Nenhum projeto político de liderança partidária deve ser um fim em si mesmo. Não se trata, simplesmente, de ganhar o partido. A ambição deve estar colocada mais além: deve ser a de ganhar o país.
Esta premissa assume ainda maior importância quando está em causa um partido como o MpD, com inegável relevância no sistema político cabo-verdiano, integrante do arco do poder e que já governou Cabo Verde durante dois ciclos políticos de dez anos cada.
É precisamente por isso que as eleições internas do próximo dia 6 de setembro devem constituir um momento de profunda reflexão para todos os militantes. Mais do que escolher uma liderança, está em causa escolher o caminho que poderá conduzir o MpD de volta ao poder.
A pergunta essencial deve ser: qual das lideranças e qual dos projetos estão em melhores condições para reconstruir a confiança dos militantes e, sobretudo, conquistar a confiança dos cabo-verdianos?
Na minha perspetiva, há pelo menos duas questões fundamentais que cada militante deve colocar:
1. Qual das lideranças apresenta o melhor perfil técnico, político e humano? Qual é a mais congregadora, reformista, visionária e empática? Qual consegue melhor aproximar o MpD dos seus militantes e da sociedade e, ao mesmo tempo, preparar o partido para vencer as eleições autárquicas de 2028 e as legislativas de 2031?
2. Qual dos projetos é verdadeiramente inovador, credível e ambicioso, mas simultaneamente realista?
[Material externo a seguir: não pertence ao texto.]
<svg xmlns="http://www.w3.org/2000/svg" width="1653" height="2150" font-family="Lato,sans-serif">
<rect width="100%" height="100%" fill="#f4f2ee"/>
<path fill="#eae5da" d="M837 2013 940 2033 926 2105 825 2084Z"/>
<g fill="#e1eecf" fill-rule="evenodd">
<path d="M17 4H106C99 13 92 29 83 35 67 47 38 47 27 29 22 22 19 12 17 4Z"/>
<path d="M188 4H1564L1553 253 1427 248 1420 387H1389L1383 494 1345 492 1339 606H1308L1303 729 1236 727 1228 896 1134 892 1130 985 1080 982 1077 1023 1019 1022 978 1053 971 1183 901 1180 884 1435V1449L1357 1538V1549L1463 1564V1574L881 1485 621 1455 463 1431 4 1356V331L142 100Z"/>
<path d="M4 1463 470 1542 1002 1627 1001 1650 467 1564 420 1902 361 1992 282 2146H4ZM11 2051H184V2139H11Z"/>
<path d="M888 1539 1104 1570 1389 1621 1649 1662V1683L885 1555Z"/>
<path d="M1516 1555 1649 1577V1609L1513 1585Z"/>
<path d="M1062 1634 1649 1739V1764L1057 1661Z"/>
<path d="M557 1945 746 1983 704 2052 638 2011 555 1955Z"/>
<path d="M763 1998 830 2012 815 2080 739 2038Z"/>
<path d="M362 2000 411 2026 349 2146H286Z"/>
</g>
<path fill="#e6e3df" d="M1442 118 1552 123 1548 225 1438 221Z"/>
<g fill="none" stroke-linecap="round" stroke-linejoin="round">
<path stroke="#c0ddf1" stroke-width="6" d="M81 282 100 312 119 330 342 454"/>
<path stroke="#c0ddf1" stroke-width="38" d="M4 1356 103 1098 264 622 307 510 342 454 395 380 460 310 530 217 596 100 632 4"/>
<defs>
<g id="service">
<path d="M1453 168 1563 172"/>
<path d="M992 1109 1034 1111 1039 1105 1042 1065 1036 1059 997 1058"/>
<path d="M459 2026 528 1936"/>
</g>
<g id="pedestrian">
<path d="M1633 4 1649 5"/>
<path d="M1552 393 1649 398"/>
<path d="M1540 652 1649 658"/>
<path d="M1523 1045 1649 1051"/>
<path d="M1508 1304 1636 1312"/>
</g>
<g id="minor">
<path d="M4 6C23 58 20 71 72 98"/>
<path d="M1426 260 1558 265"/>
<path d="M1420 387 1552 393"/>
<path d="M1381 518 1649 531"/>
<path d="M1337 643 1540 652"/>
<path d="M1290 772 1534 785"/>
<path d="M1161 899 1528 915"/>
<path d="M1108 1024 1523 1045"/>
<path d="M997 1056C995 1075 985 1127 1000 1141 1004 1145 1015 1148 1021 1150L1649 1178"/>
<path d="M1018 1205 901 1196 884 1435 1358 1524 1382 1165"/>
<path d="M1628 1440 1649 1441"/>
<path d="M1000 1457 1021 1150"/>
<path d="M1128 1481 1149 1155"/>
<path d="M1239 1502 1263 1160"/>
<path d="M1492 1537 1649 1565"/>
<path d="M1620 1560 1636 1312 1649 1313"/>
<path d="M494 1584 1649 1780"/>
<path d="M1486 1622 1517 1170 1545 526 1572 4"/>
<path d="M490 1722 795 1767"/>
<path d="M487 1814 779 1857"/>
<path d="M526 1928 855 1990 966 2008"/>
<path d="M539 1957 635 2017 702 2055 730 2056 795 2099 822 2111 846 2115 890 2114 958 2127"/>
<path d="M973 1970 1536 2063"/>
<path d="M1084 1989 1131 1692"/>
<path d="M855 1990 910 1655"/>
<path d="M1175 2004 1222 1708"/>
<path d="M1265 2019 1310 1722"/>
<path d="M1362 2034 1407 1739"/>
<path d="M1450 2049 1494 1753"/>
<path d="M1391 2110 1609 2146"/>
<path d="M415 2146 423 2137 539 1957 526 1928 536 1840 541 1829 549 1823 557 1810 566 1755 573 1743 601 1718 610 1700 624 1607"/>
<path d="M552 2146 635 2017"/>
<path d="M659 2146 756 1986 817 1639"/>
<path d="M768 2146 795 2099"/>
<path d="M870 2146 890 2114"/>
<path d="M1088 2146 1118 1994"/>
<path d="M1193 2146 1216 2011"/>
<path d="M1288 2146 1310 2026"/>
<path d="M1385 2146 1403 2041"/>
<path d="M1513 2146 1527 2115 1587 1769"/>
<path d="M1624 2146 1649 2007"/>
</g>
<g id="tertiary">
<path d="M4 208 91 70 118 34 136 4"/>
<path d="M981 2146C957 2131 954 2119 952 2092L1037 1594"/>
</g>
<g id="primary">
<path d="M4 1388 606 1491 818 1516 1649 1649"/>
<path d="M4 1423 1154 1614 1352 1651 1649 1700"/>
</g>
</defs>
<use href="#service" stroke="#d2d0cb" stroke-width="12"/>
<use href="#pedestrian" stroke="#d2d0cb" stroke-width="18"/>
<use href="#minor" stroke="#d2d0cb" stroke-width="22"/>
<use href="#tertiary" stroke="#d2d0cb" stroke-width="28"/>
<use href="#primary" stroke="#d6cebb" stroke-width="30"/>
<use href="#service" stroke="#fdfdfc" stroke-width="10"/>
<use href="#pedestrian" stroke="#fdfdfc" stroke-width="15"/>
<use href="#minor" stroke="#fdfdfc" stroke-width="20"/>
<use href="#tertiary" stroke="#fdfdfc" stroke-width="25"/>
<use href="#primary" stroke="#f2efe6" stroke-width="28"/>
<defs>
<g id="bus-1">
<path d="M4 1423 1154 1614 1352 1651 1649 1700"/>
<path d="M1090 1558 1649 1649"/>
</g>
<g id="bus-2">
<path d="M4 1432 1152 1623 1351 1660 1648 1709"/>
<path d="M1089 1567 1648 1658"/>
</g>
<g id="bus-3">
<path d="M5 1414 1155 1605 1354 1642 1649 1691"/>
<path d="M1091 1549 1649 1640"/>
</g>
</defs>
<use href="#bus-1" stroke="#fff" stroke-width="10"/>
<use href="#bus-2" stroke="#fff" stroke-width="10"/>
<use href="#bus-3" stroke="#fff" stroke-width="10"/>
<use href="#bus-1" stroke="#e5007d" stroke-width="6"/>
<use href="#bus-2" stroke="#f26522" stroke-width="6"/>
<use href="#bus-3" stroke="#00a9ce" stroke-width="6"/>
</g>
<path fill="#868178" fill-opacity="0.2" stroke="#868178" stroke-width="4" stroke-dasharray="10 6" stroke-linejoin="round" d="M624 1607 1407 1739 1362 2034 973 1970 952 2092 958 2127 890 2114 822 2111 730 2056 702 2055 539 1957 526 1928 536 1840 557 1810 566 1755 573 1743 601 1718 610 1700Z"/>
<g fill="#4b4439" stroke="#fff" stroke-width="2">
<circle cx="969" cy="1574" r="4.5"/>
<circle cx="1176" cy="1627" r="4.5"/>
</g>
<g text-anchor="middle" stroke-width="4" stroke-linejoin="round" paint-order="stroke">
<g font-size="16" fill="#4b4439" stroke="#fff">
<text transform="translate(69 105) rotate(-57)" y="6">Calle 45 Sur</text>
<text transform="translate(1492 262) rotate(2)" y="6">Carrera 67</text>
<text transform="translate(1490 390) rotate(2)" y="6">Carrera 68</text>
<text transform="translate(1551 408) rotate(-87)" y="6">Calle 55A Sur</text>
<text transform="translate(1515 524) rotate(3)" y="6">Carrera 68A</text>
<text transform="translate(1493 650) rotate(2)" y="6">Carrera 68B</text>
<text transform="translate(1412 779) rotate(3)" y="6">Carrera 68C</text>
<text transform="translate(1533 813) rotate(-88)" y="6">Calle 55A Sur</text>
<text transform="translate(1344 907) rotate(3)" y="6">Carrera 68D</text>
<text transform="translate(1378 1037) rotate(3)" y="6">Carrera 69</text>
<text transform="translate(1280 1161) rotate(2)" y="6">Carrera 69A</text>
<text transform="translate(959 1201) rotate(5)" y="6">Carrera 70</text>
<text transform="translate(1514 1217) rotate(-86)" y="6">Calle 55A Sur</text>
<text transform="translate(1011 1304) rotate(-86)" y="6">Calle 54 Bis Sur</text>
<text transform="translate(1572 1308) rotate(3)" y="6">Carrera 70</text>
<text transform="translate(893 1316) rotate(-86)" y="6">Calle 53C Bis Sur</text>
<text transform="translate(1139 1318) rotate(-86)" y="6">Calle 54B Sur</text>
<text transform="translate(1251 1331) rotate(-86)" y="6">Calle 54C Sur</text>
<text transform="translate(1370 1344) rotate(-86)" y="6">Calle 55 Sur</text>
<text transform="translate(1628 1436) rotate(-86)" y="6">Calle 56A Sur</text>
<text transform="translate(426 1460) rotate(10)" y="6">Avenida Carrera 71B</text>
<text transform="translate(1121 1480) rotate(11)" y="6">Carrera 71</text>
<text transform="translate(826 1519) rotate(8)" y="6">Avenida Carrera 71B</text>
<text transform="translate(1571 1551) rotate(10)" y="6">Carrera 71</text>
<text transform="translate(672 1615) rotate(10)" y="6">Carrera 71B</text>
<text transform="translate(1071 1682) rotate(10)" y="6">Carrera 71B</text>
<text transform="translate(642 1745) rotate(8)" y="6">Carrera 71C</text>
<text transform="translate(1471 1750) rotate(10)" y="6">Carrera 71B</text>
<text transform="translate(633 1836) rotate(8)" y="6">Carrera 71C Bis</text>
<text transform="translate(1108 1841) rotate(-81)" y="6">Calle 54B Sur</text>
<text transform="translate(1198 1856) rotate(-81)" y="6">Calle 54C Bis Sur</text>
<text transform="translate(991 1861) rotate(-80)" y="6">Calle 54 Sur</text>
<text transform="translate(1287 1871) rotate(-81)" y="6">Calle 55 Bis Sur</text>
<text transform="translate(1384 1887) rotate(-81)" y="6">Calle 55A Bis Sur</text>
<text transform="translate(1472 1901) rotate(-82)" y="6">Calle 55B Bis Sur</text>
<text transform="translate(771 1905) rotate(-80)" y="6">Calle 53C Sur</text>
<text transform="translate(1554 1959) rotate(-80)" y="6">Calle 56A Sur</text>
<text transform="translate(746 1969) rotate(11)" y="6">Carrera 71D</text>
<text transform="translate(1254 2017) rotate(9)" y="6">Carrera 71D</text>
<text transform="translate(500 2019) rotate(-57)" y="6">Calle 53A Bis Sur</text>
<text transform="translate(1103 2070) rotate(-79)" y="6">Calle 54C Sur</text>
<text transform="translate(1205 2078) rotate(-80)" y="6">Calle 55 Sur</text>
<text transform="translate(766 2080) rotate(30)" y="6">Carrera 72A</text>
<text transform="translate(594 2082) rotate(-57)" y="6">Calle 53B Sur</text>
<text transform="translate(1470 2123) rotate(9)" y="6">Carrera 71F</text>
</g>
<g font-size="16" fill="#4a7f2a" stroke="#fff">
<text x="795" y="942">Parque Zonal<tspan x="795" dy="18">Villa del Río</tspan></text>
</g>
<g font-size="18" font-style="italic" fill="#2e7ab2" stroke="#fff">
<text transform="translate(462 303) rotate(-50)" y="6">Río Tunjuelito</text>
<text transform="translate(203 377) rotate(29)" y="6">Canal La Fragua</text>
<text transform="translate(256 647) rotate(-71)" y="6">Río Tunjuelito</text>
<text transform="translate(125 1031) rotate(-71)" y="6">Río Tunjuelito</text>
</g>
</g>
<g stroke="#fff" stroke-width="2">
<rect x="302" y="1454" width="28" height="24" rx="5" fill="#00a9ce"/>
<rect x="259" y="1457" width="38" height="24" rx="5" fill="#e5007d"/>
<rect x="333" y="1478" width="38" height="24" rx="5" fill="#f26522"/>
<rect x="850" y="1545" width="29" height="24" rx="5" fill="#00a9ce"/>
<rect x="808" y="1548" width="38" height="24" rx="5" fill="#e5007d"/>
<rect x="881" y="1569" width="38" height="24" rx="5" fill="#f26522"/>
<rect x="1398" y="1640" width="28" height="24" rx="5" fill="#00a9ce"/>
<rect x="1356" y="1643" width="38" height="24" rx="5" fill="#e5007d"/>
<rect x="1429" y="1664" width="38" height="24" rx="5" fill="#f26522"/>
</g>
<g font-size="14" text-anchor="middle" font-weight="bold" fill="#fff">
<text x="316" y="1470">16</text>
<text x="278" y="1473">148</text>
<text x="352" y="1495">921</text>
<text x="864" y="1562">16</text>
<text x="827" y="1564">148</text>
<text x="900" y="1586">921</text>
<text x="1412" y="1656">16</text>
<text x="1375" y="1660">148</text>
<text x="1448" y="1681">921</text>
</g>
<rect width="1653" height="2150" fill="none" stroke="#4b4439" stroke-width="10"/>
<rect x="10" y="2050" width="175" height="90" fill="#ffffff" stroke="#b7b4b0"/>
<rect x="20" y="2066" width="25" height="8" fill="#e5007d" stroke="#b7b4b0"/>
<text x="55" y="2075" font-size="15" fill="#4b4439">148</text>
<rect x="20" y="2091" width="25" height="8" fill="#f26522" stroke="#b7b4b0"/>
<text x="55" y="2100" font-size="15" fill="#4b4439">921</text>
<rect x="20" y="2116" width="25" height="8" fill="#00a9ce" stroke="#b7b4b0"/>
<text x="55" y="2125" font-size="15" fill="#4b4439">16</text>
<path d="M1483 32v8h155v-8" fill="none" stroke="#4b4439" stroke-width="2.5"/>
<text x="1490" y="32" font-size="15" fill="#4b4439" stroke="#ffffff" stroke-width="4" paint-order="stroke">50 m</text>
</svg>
Qual apresenta uma estratégia capaz de devolver o MpD ao poder no mais curto espaço de tempo, aprendendo com os erros do passado e respondendo às novas exigências da sociedade cabo-verdiana?
Estas questões conduzem-nos inevitavelmente a outras que não podemos deixar de enfrentar.
Queremos continuidade, isto é, mais do mesmo, com os mesmos protagonistas, os mesmos pensamentos e as mesmas atitudes?
Queremos continuar a aplicar a mesma receita que contribuiu para afastar cerca de 40 mil eleitores e ditou a nossa derrota?
Queremos uma liderança que fala de mudança, mas que não consegue apresentar verdadeiras novidades?
O MpD precisa de ser um partido inclusivo. Todos os seus ativos devem ser aproveitados, particularmente aqueles que acumularam experiência, conhecimento e competência em funções de elevada responsabilidade no país. A experiência não deve ser desperdiçada, porque um partido com ambição de governar precisa de memória, conhecimento e capacidade.
Mas inclusão não significa necessariamente que fique tudo igual e que se mude apenas o empacotamento.
Temos de estar cientes de que existe desgaste político, de que a taxa de rejeição tende a aumentar com os anos e de que existe uma perceção pública construída ao longo do tempo, que não pode ser escamoteada nem ignorada.
Sim, a política também é feita de perceções.
Como podem os militantes acreditar plenamente num projeto que se apresenta rodeado e liderado por aqueles que, tendo tido responsabilidades e oportunidades, não conseguiram promover a transformação necessária para um partido mais próximo dos militantes, mais aberto, mais participativo e mais unido, e que agora se apresentam como protagonistas dessa mesma mudança?
Do mesmo modo, como convencer o povo cabo-verdiano de que determinado projeto representa a renovação e a devolução do MpD ao Governo quando surge, sobretudo, associado a protagonistas que foram recentemente avaliados e não passaram no crivo das urnas?
Não se trata de negar o valor das pessoas, nem de apagar o seu percurso. Nem se pretende generalizar porque, como sabemos, cada caso é um caso. Trata-se somente de reconhecer uma realidade política: há momentos em que a renovação precisa também de novos rostos, novas ideias, novas energias e uma nova relação com a sociedade.
É neste contexto que encontro em Paulo Veiga uma verdadeira lufada de ar fresco para o MpD e, sobretudo, uma oportunidade de renovação para o país.
Vejo nele uma liderança capaz de combinar experiência e renovação, conhecimento e energia, ambição e realismo. Uma liderança que pode ajudar o MpD a reencontrar-se consigo próprio, recuperar a confiança dos seus militantes e, sobretudo, reconstruir a ponte com os milhares de cabo-verdianos que deixaram de votar no partido.
A questão que temos pela frente não é, portanto, uma mera cosmética, nem simplesmente saber quem vai ganhar o MpD no dia 6 de setembro.
A verdadeira questão é: quem está em melhores condições para fazer o MpD voltar a ganhar Cabo Verde?
É essa a pergunta que cada militante deve responder.
Porque ganhar o partido é apenas um meio.
O objetivo final deve ser ganhar novamente a confiança do povo e devolver o MpD ao poder para servir Cabo Verde.